Webly Supervised Knowledge-Embedded Model for Visual Reasoning

IEEE Trans Neural Netw Learn Syst. 2023 Jan 23:PP. doi: 10.1109/TNNLS.2023.3236776. Online ahead of print.

Abstract

Visual reasoning between visual images and natural language remains a long-standing challenge in computer vision. Conventional deep supervision methods target at finding answers to the questions relying on the datasets containing only a limited amount of images with textual ground-truth descriptions. Facing learning with limited labels, it is natural to expect to constitute a larger scale dataset consisting of several million visual data annotated with texts, but this approach is extremely time-intensive and laborious.
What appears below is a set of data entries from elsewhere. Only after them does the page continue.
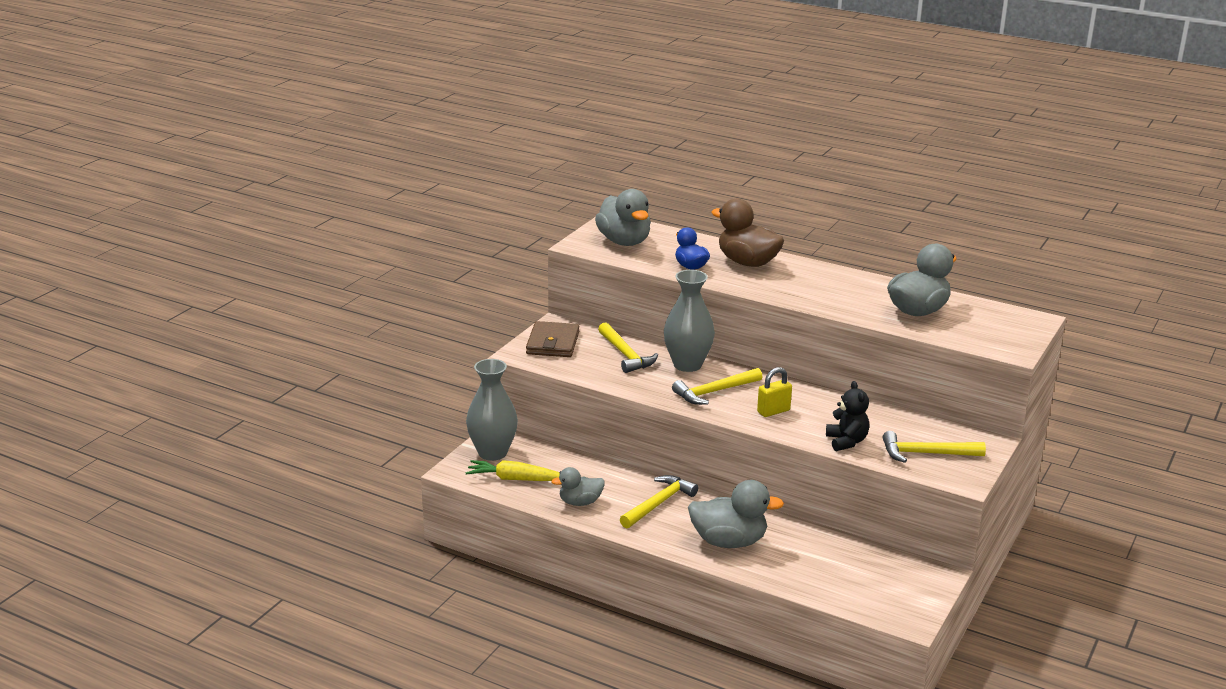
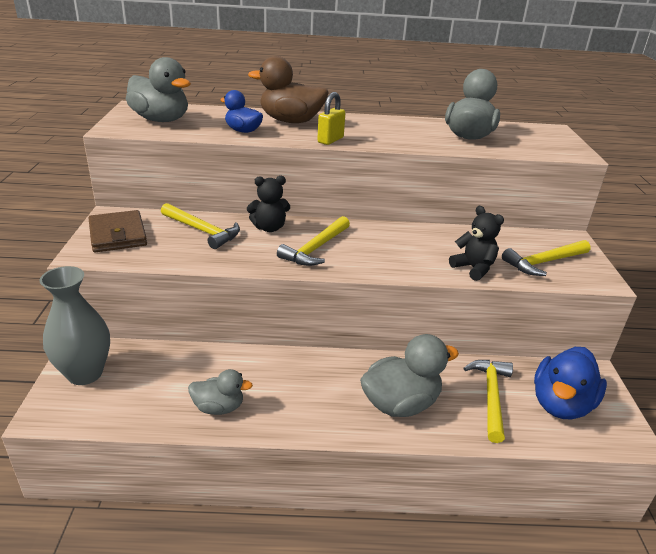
camera: 30 degrees left, 5 degrees up
(515, 479) = (128, 400): yellow carrot -> none
(580, 502) = (219, 407): grey duck -> grey duck turned 135 degrees counterclockwise
(659, 503) = (301, 380): yellow hammer -> yellow hammer (491, 396)
(687, 365) = (269, 228): grey vase -> black teddy bear
(773, 411) = (384, 255): yellow padlock -> yellow padlock (330, 140)
(875, 583) = (561, 404): none -> blue duck

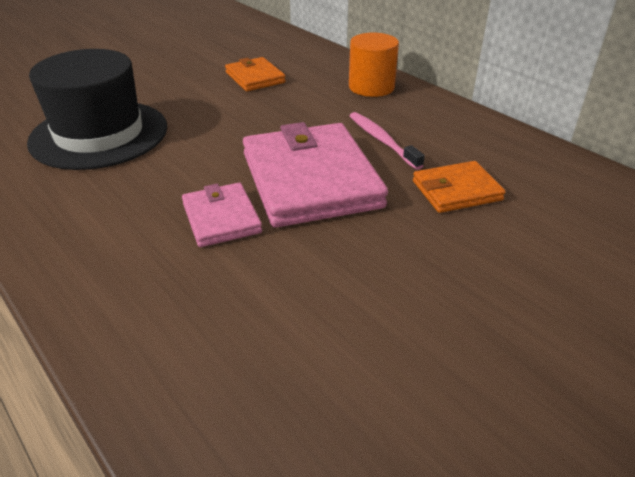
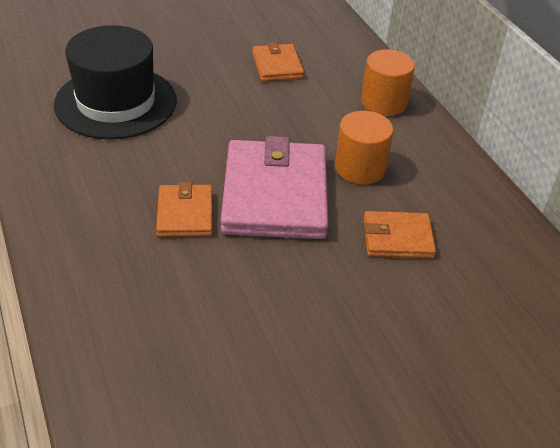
camera: 15 degrees right, 5 degrees up
(221, 218) = (185, 214): pink wallet -> orange wallet
(382, 140) = (360, 168): pink toothbrush -> orange cylinder

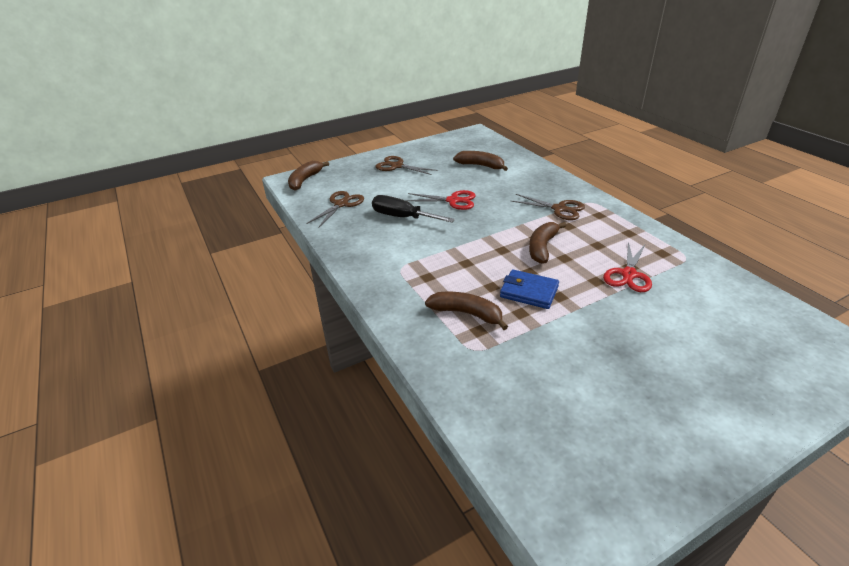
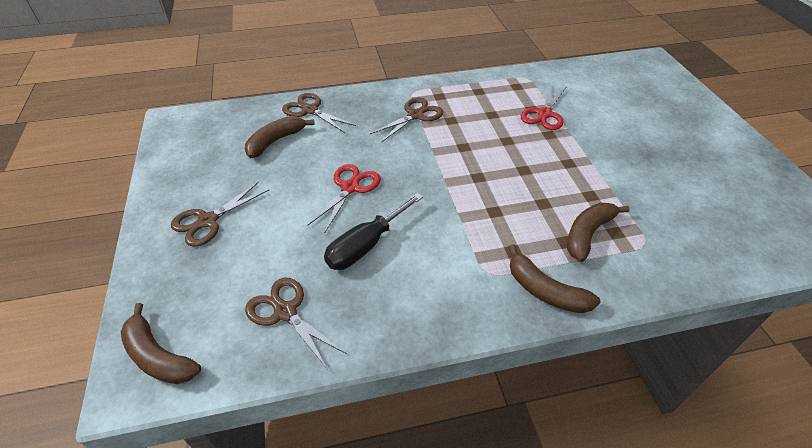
camera: 75 degrees left, 10 degrees up
(525, 168) = (310, 110): none -> brown scissors
(529, 292) = (558, 180): blue wallet -> none
(542, 247) = (484, 148): brown banana -> brown banana (545, 291)
(628, 274) = (544, 114): red scissors -> red scissors turned 75 degrees clockwise

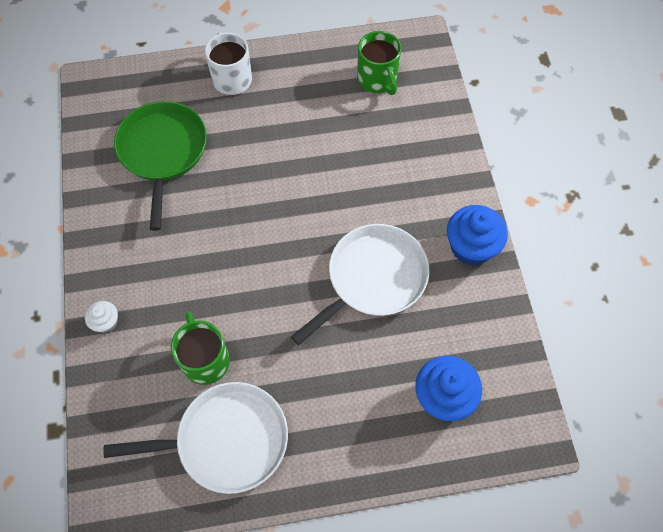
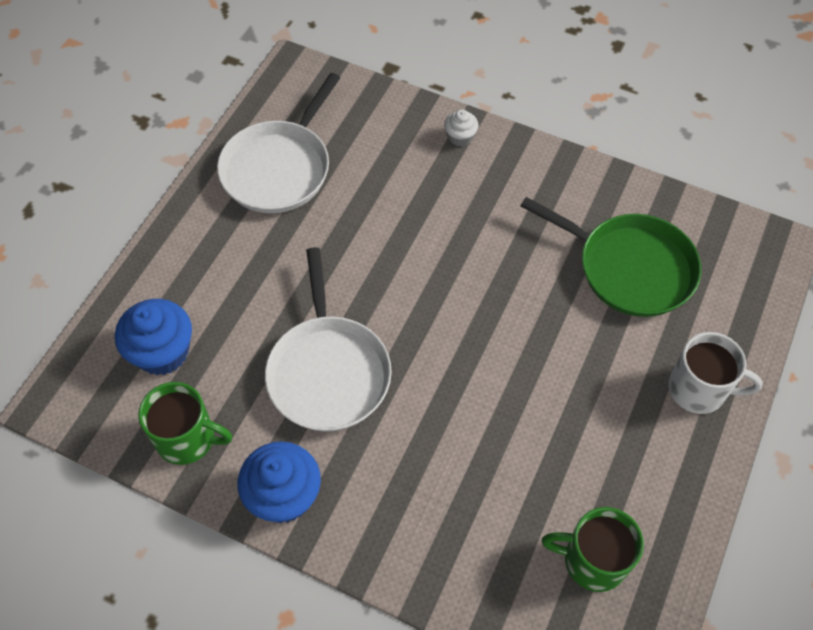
camera: 125 degrees right, 5 degrees down
(205, 360) = (363, 189): green mug -> green mug (187, 438)

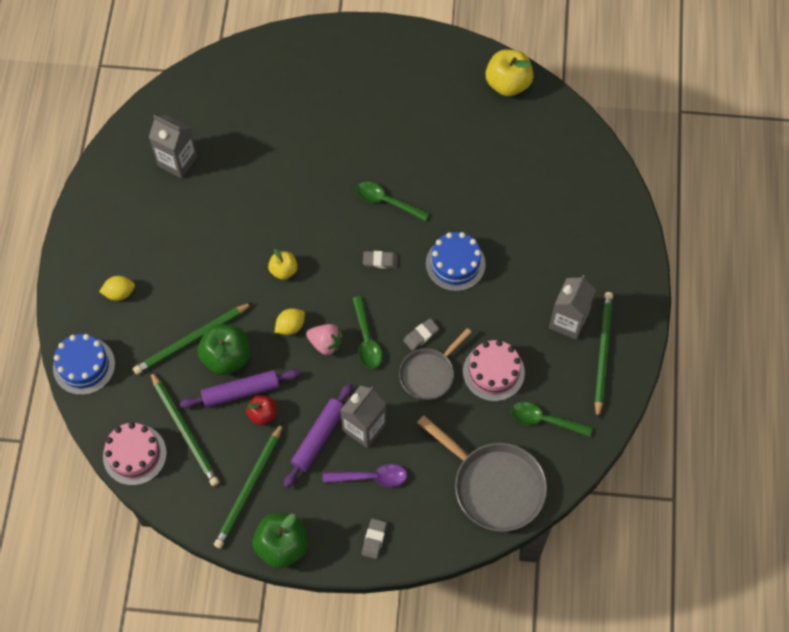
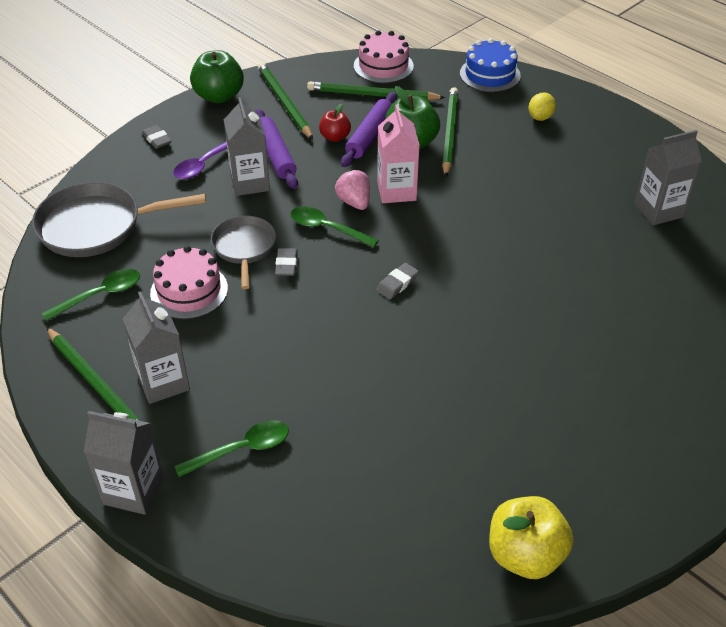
camera: 130 degrees right, 20 degrees down
(283, 270) = (459, 216): yellow apple -> none
(290, 326) = (396, 191): yellow lemon -> pink carton
(325, 343) = (354, 202): pink strawberry -> pink strawberry turned 90 degrees clockwise
(387, 201) = (462, 329): green spoon -> green spoon (241, 450)
(455, 264) = (331, 336): blue cake -> none
(639, 272) = (133, 490): none -> grey carton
Knowledge-based works usually treat knowledge graphs (KGs) as static flattened tables for searching the answer, but fail to take advantage of the dynamic update of KGs. To overcome these deficiencies, we propose a Webly supervised knowledge-embedded model for the task of visual reasoning. On the one hand, vitalized by the overwhelming successful Webly supervised learning, we make much use readily available images from the Web with their weakly annotated texts for an effective representation. On the other hand, we design a knowledge-embedded model, including the dynamically updated interaction mechanism between semantic representation models and KGs. Experimental results on two benchmark datasets demonstrate that our proposed model significantly achieves the most outstanding performance compared with other state-of-the-art approaches for the task of visual reasoning.